Description of the task:
Where the data below contains pictures, omit them; output the rest word for word.

Data:

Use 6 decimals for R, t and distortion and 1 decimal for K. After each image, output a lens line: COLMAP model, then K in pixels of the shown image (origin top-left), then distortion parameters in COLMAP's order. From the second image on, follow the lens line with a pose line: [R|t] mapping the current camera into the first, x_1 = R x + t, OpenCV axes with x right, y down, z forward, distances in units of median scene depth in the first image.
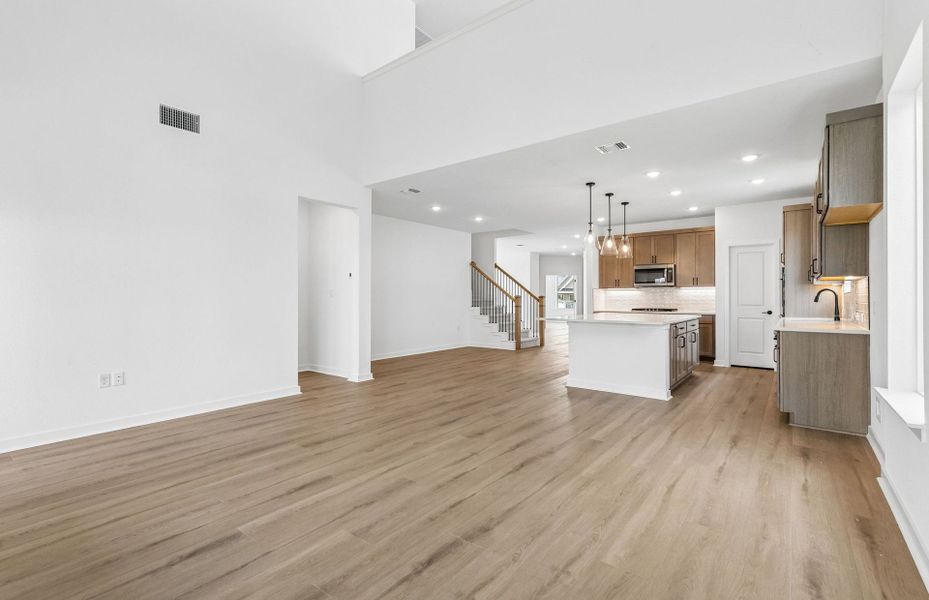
lens RADIAL K [[425.5, 0, 463.3], [0, 425.5, 297.0], [0, 0, 1]] dist [0.012960, -0.001388]
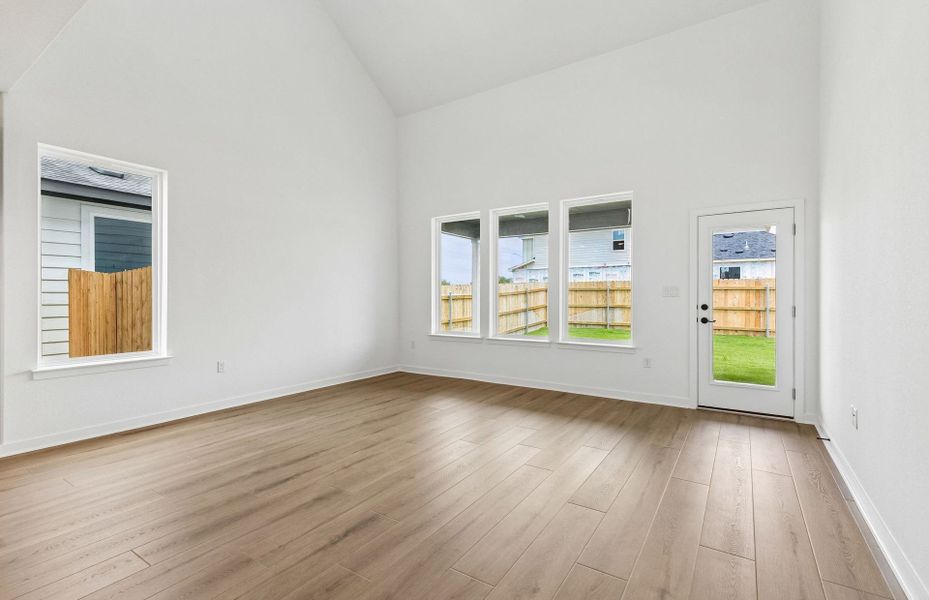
lens RADIAL K [[425.5, 0, 470.6], [0, 425.5, 300.1], [0, 0, 1]] dist [0.012960, -0.001388]
pose [[-0.995897, -0.000541, -0.090490, -0.177949], [-0.001316, 0.999963, 0.008504, -0.006806], [0.090482, 0.008589, -0.995861, 2.163578]]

Expected answer:
Use 6 decimals for R, t and distortion and 1 decimal for K. After each image, output a lens line: COLMAP model, then K in pixels of the shown image (origin top-left), then distortion parameters in COLMAP's order. From the second image on, follow the lens line with a pose line: [R|t] mapping the current camera into the first, x_1 = R x + t, OpenCV axes with x right, y down, z forward, distances in units of median scene depth in the first image.
lens RADIAL K [[425.5, 0, 463.3], [0, 425.5, 297.0], [0, 0, 1]] dist [0.012960, -0.001388]
lens RADIAL K [[425.5, 0, 470.6], [0, 425.5, 300.1], [0, 0, 1]] dist [0.012960, -0.001388]
pose [[-0.995897, -0.000541, -0.090490, -0.177949], [-0.001316, 0.999963, 0.008504, -0.006806], [0.090482, 0.008589, -0.995861, 2.163578]]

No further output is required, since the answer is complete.